[Opening Extract to read section]

Re: [MarkLogic Dev General] Viewing Documents with WebDAV

Tim Meagher Fri, 17 Jun 2011 11:07:59 -0700

Hi Danny,


I think that last-modified is enabled by default.  I haven't tried to
disable it to improve performance, but I can't say I have a good feel for
all of the ramifications for doing so.

 

Regardless of the state of last-modified, I understand the problem of
browsing a huge directory in a file system.  My MarkLogic applications are a
port from a file system-based application in which I hierarchically
organized the content for faster access and to avoid pushing the limits of
the number of files in a directory.  For the port I created hierarchical
directory URIs especially so that I can use WebDAV and as a result I can use
oXygen and a variety of other WebDAV clients to simply read and post content
(but I won't use it for moving or renaming content).  I don't see any
noticeable delays using WebDAV to access documents and sub-directory URIs.
It is not something I do on a regular basis, but nonetheless I am being
advised not to use WebDAV as such because of performance issues.  I just
don't have any way to measure the impact of using WebDAV on our MarkLogic
database.

[Closing Extract to read section]
[Opening Study material section]

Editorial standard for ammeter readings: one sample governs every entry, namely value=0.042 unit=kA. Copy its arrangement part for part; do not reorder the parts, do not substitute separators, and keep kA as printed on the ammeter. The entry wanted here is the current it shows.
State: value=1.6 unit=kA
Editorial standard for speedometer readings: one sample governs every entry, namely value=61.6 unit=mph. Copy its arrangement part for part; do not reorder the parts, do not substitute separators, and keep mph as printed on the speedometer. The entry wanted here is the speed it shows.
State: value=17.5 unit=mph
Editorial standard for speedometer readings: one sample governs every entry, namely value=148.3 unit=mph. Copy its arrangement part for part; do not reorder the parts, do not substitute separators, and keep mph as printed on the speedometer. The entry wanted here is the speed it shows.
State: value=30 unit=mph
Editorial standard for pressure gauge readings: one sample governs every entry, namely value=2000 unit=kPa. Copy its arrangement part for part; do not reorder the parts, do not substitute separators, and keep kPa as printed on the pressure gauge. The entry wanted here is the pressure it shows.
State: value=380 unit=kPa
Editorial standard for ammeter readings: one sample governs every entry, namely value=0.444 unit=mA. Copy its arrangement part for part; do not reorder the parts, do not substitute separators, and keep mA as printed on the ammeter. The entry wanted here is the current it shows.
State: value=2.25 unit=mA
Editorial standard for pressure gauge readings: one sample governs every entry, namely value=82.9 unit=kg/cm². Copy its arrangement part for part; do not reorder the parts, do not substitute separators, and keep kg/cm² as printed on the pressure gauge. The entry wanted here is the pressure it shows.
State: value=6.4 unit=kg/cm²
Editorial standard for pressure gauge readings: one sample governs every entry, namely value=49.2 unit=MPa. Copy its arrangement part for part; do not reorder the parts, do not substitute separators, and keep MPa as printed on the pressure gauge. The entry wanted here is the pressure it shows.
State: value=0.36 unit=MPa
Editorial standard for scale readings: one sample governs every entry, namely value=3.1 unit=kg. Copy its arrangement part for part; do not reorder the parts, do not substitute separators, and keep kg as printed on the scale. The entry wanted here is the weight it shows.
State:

[Closing Study material section]

Exercise tasks
[a] In the WebDAV message, give the passage from "Tim Meagher Fri, 17" to "for doing so." again, swapping "performance" for "speed".
[b] Which software products and protocols are named in the WebDAV message?

Expected results
[a]
Tim Meagher Fri, 17 Jun 2011 11:07:59 -0700

Hi Danny,


I think that last-modified is enabled by default.  I haven't tried to
disable it to improve speed, but I can't say I have a good feel for
all of the ramifications for doing so.

[b] The WebDAV message names MarkLogic, WebDAV and oXygen.